Financials continued their recent run of outperformance in March as confidence about the outlook increased despite a pick-up in COVID-19 cases across a number of countries. Bond yields continued to rise with the US 10-year government bond yield rising to 1.7% from 1.4% over the month. Against this background, the Trust’s net asset value increased by 4.1% while our benchmark index, the MSCI ACWI Financials Index, rose by 5.6%.

US financials rose by 6.9% over the month as the improving economic outlook reflected in firmer business (ISM Manufacturing PMI is at its highest level since 1983) and consumer surveys. Labour market data also exceeded expectations (916,000 jobs were added in March) with hiring ahead of an expected release of pent-up demand on the back of fiscal stimulus and vaccine distribution. The $2trn infrastructure package announced by President Biden, to be partly funded through tax increases, has little chance of bi-partisan support but could potentially only require Democratic backing, through the use of budget reconciliation, and would add a further significant layer of fiscal stimulus to the US economy.

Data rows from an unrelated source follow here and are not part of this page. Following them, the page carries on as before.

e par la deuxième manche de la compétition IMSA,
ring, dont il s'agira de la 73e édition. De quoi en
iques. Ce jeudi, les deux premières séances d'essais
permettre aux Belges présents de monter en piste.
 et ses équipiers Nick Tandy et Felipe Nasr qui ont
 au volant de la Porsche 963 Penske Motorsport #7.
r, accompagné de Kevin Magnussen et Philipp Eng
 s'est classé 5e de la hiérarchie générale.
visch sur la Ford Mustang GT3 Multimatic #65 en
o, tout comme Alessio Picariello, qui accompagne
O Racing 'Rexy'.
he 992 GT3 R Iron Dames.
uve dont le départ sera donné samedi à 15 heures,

The strengthening outlook (consensus 2022 US GDP growth was revised up 40bps to 4% in March) was accompanied by a further rise in bond yields and a steepening in the yield curve as the interest rate outlook was reassessed. During the month, the Federal Reserve announced the restrictions placed on US banks’ dividends and buybacks (capped at 100% payout on their trailing last four quarters’ earnings) would be lifted in June subject to them passing stress tests. While broadly expected, the news is a positive development which improves visibility on the outlook.

There has been little change in terms of the macro environment with north Asia continuing to outperform on the back of strong technology-related exports and large trade surpluses insulating them from some of the volatility.

Asian financials saw a mixed performance in the month, rising by 1.9% with strength in developed Asia offset by weakness in a number of emerging Asia countries (particularly India and Indonesia). There has been little change in terms of the macro environment with north Asia continuing to outperform on the back of strong technology-related exports and large trade surpluses insulating them from some of the volatility. South-east Asia has been partially helped by a boost from commodity prices but, overall, the domestic economies throughout the region remain weak, not helped by higher unemployment.

Though inflation continues to be weak, a stronger US dollar has placed a hold on further interest rate cuts in the region for the time being. COVID-19 cases are also rising materially in India, leading to additional restrictions being implemented in Maharashtra and Delhi. While we remain positive on the longer-term prospects for Indian financials, we trimmed some of our holdings during the month following a strong recovery.

European financials rose 4.0% in March with both the insurance and banking sectors seeing strong gains. This came despite the worsening trend of infection rates, with France reimposing a national lockdown while there is growing pressure on the German government to introduce national restrictions before hospitalisations exceed capacity. However, improved economic sentiment indicators combined with expectations of an accelerated vaccine rollout in the second quarter have supported markets with investors looking through the third wave of infections and focusing on the potential for a strong rebound in in the second half of the year once restrictions ease.

In the portfolio, OneSavings Bank suffered some selling pressure after it announced a potential fraud on a funding line to a third party. The exposure is small at 0.15% of group loans and is not within a core lending segment of the bank (third-party funding lines are 0.9% of total loans) suggesting limited read-across for broader underwriting trends. Nevertheless, it announced that results would be better than expectations even assuming a complete write-off of the loan, and as a result its share price has since recovered after the month end.

The fallout from the failure of Archegos hit a number of bank shares in the last week of March as investment banks scrabbled to cauterise potential losses from their exposure to the family office. A small number of banks have confessed to losses, most notably Credit Suisse, which after the month end put its loss at over CHF4bn, albeit the market is concerned about its exposure to the failure of Greensill Capital as well. The Trust does not have a holding in Credit Suisse or any of the other banks that announced losses.

We remain constructive on the outlook for the sector and the Trust. While markets are probably due a pause following their strength since the March lows of last year, we believe the tailwinds remain very positive for the sector over the next couple of years with analysts raising earnings estimates on the back of better than expected results. History also shows that the sector outperforms at this point in the cycle and while valuations have jumped from their lows last year, in many instances they remain below if not well below where we see fair value.